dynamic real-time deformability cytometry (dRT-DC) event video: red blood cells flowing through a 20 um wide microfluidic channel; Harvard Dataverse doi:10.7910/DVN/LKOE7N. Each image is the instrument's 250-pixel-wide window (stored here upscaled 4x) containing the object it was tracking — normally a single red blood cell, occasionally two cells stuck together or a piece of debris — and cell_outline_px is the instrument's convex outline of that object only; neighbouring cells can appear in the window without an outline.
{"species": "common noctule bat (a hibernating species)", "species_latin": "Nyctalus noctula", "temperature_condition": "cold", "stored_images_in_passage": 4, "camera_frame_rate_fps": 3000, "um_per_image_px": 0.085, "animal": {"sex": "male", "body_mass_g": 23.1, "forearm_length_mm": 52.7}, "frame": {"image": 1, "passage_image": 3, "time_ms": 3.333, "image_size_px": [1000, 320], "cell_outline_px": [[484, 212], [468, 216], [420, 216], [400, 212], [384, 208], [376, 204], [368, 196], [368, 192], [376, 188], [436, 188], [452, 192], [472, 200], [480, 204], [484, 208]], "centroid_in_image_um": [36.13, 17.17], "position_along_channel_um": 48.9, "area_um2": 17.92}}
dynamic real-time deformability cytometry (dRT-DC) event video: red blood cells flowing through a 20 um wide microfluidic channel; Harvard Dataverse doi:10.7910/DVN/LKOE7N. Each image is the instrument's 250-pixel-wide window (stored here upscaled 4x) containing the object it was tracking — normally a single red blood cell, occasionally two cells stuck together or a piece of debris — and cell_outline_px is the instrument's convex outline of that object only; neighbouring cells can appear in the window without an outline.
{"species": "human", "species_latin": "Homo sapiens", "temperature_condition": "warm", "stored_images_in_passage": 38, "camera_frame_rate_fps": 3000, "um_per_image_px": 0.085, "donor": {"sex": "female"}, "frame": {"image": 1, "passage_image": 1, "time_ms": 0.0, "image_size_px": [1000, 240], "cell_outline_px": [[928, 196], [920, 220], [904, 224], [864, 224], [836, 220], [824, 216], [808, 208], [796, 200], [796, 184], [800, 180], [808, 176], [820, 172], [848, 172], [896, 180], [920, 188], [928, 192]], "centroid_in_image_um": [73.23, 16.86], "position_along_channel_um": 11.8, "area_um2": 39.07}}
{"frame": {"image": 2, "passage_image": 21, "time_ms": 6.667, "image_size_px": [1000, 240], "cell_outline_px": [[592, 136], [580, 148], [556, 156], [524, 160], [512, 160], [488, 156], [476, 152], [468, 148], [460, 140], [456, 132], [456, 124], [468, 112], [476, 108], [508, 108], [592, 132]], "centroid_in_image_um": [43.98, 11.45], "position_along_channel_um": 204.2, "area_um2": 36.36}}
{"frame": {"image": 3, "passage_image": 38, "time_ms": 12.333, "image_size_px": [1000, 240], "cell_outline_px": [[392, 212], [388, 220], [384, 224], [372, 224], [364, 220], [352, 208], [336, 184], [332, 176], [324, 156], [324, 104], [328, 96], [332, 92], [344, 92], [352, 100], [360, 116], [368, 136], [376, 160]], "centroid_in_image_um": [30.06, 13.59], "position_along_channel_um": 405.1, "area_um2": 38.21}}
_____
▶ **Problem to work on**:
Your task is to transcribe the material exactly.

▶ **Exercise response**:
dynamic real-time deformability cytometry (dRT-DC) event video: red blood cells flowing through a 20 um wide microfluidic channel; Harvard Dataverse doi:10.7910/DVN/LKOE7N. Each image is the instrument's 250-pixel-wide window (stored here upscaled 4x) containing the object it was tracking — normally a single red blood cell, occasionally two cells stuck together or a piece of debris — and cell_outline_px is the instrument's convex outline of that object only; neighbouring cells can appear in the window without an outline.
{"species": "common noctule bat (a hibernating species)", "species_latin": "Nyctalus noctula", "temperature_condition": "cold", "stored_images_in_passage": 4, "camera_frame_rate_fps": 3000, "um_per_image_px": 0.085, "animal": {"sex": "male", "body_mass_g": 23.1, "forearm_length_mm": 52.7}, "frame": {"image": 1, "passage_image": 3, "time_ms": 3.333, "image_size_px": [1000, 320], "cell_outline_px": [[484, 212], [468, 216], [420, 216], [400, 212], [384, 208], [376, 204], [368, 196], [368, 192], [376, 188], [436, 188], [452, 192], [472, 200], [480, 204], [484, 208]], "centroid_in_image_um": [36.13, 17.17], "position_along_channel_um": 48.9, "area_um2": 17.92}}
dynamic real-time deformability cytometry (dRT-DC) event video: red blood cells flowing through a 20 um wide microfluidic channel; Harvard Dataverse doi:10.7910/DVN/LKOE7N. Each image is the instrument's 250-pixel-wide window (stored here upscaled 4x) containing the object it was tracking — normally a single red blood cell, occasionally two cells stuck together or a piece of debris — and cell_outline_px is the instrument's convex outline of that object only; neighbouring cells can appear in the window without an outline.
{"species": "human", "species_latin": "Homo sapiens", "temperature_condition": "warm", "stored_images_in_passage": 38, "camera_frame_rate_fps": 3000, "um_per_image_px": 0.085, "donor": {"sex": "female"}, "frame": {"image": 1, "passage_image": 1, "time_ms": 0.0, "image_size_px": [1000, 240], "cell_outline_px": [[928, 196], [920, 220], [904, 224], [864, 224], [836, 220], [824, 216], [808, 208], [796, 200], [796, 184], [800, 180], [808, 176], [820, 172], [848, 172], [896, 180], [920, 188], [928, 192]], "centroid_in_image_um": [73.23, 16.86], "position_along_channel_um": 11.8, "area_um2": 39.07}}
{"frame": {"image": 2, "passage_image": 21, "time_ms": 6.667, "image_size_px": [1000, 240], "cell_outline_px": [[592, 136], [580, 148], [556, 156], [524, 160], [512, 160], [488, 156], [476, 152], [468, 148], [460, 140], [456, 132], [456, 124], [468, 112], [476, 108], [508, 108], [592, 132]], "centroid_in_image_um": [43.98, 11.45], "position_along_channel_um": 204.2, "area_um2": 36.36}}
{"frame": {"image": 3, "passage_image": 38, "time_ms": 12.333, "image_size_px": [1000, 240], "cell_outline_px": [[392, 212], [388, 220], [384, 224], [372, 224], [364, 220], [352, 208], [336, 184], [332, 176], [324, 156], [324, 104], [328, 96], [332, 92], [344, 92], [352, 100], [360, 116], [368, 136], [376, 160]], "centroid_in_image_um": [30.06, 13.59], "position_along_channel_um": 405.1, "area_um2": 38.21}}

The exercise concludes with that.